Yankees players unanimously vote to stay in Tampa after spring training is canceled

Yankees' pitcher Zack Britton, the players' representative, told reporters on Friday that the team has decided to stay in Tampa. Credit: Newsday/J. Conrad Williams Jr.
TAMPA, Fla. — Yankees players, like all of the others in the sport, are not required to stay at their spring training home during the indefinite suspension of all official Major League Baseball activities.
But according to Zack Britton, they’ve unanimously chosen to do so.
“We have a shot at a World Series title,” Britton, the team’s player representative, told reporters after a voluntary team workout at Steinbrenner Field on Friday morning, when the vote took place. “We want to be prepared to seize that opportunity.”
Players are expected to be at it again in informal workouts Saturday, perhaps Sunday and, according to Britton, most days before it is decreed that formal preparations — essentially another spring training — for the 2020 season can resume after the stoppage caused by the coronavirus pandemic.

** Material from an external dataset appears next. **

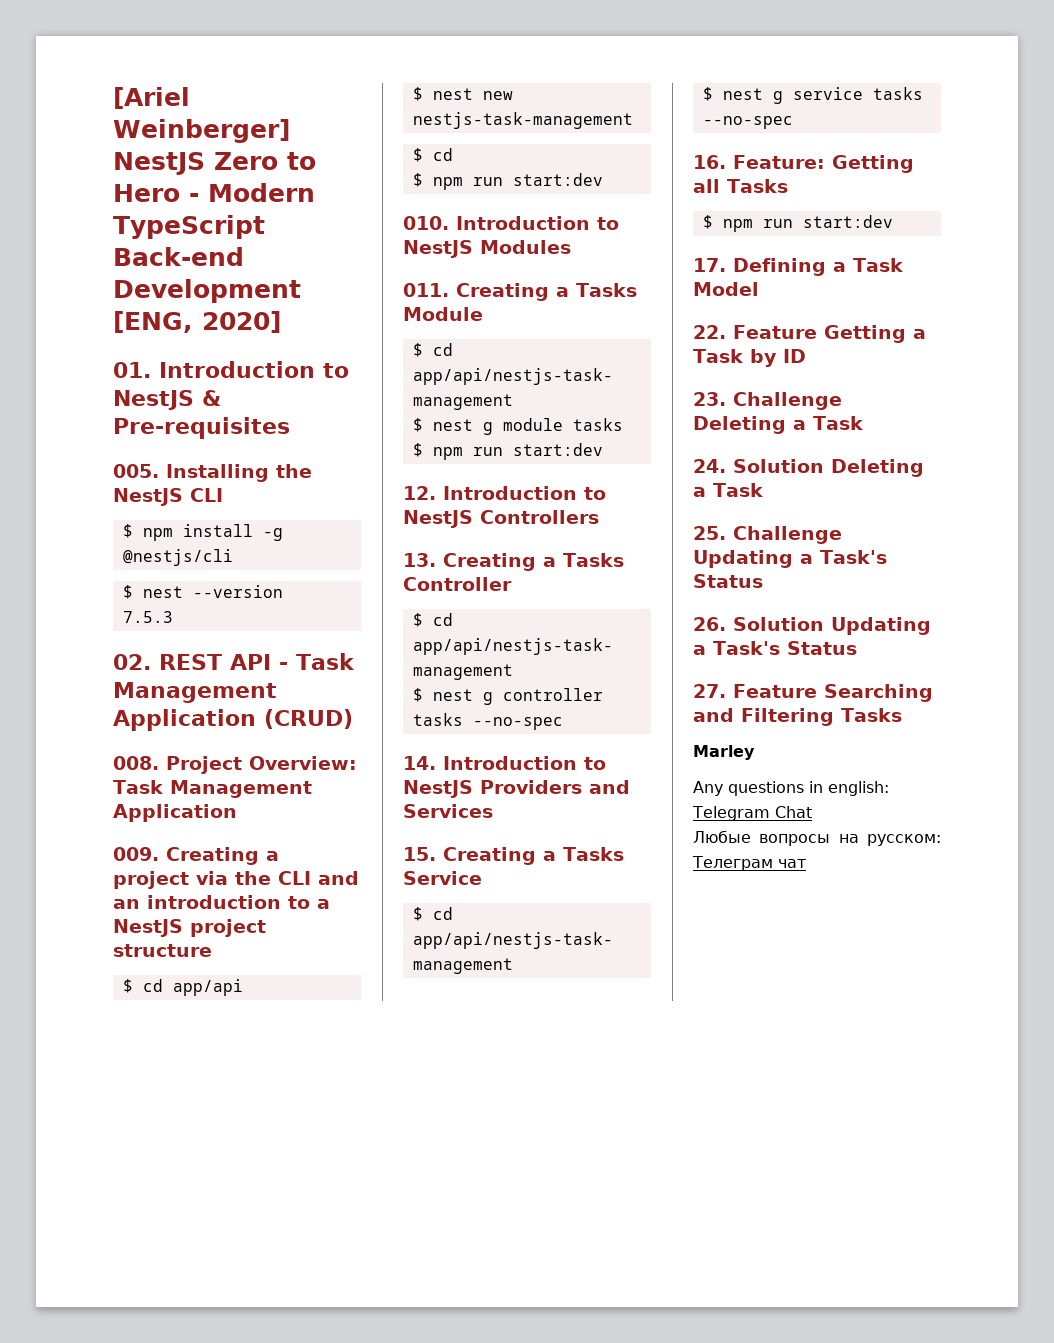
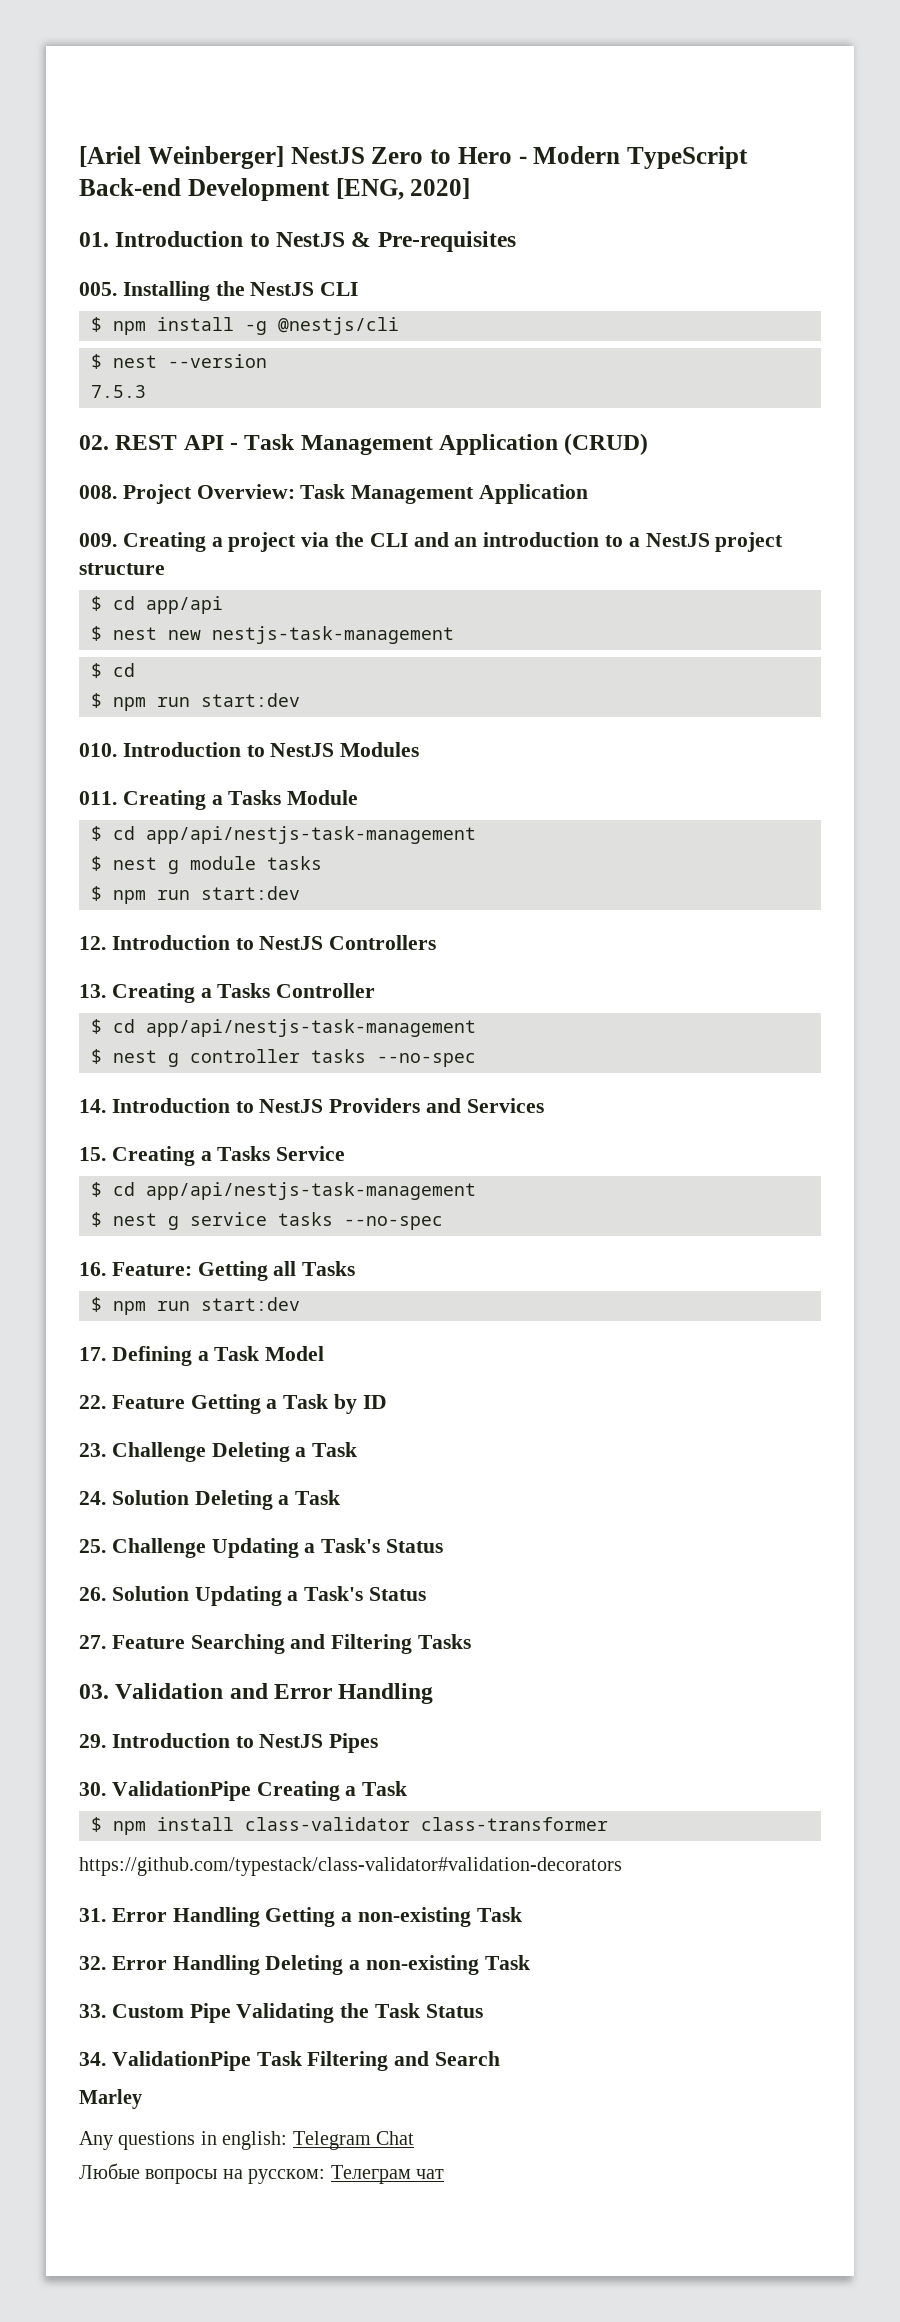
(902, 715) none -> [79,1683,434,1704] [79,1733,379,1753] [79,1781,408,1801] [91,1817,608,1835] [79,1857,622,1876] [79,1907,522,1927] [79,1955,530,1975] [79,2003,483,2023] [79,2051,501,2071] // 03. Validation and Error Handling // 29. Introduction to NestJS Pipes // 30. ValidationPipe Creating a Task // $ npm install class-validator class-transformer // https://github.com/typestack/class-validator#validation-decorators // 31. Error Handling Getting a non-existing Task // 32. Error Handling Deleting a non-existing Task // 33. Custom Pipe Validating the Task Status // 34. ValidationPipe Task Filtering and Search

How much of the full 162-game schedule ultimately will get played, of course, remains an unanswerable question. It is on an endless list of unanswerable questions in a story in which sports plays an infinitesimal role, a story that has changed almost hourly in the last week.
“There’s no script here that we can all fall back on and rely upon,” general manager Brian Cashman said late Friday afternoon on a conference call, one also participated in by manager Aaron Boone, who was sitting in the same room at Steinbrenner Field. “I think there’s a recognition of there’s a lot of unknown.”
Much of Friday’s activities in the sport took place behind the scenes as MLB and the Players Association navigated the terrain of the unknown and unprecedented.
Among the issues agreed upon was players having three choices: 1) stay in the area of their club’s spring training facility, 2) travel to the team’s home city or 3) simply return home.
in the foreseeable future, Cashman will stay in Tampa, as will Boone, his coaches and the team’s training and strength and conditioning staff.
“As we move forward, our facility will be available and we will continue to provide the support for the players that choose to be here to allow them to get some work in at various times during the day, and those times could change on a daily basis,” Cashman said. “We stand ready to continue moving through the coming days, at the very least. And for those players that happen to decide to stay, they can come and go on a day-in and day-out basis . . .
''I was not a part of the meeting. I can’t represent from the players’ end what their position is other than we stand ready to continue to be here on a daily basis to provide the services necessary as were negotiated, discussed or agreed upon between Major League Baseball and the Players Association.”
No MLB player is known to have contracted the virus thus far, though Yankees catcher Gary Sanchez was diagnosed with the flu earlier in the week.
“[He’s] improved,” Cashman said.
The Yankees, like pretty much every club, have taken extra precautions in sanitizing their complexes.
“As an organization, we've had two separate cleaning sweeps,” Boone said. “We had one Sunday and we had one on Tuesday, where essentially a company comes in with like a bleach-type spray mist that they go over everything in the entire clubhouse. We've had that twice. Could potentially have that done again here in the next couple of days . . . if we deem it necessary again.”
For now, Yankees players are staying put, though everything at the moment is in constant flux in a worldwide health emergency that seems far closer to its start than its end.
“Each and every day is going to be a little bit different as more and more information rolls in,” Boone said. “I mean, I just think [of] the last 48 hours and how much it's changed, and I would expect it to be similar moving forward.”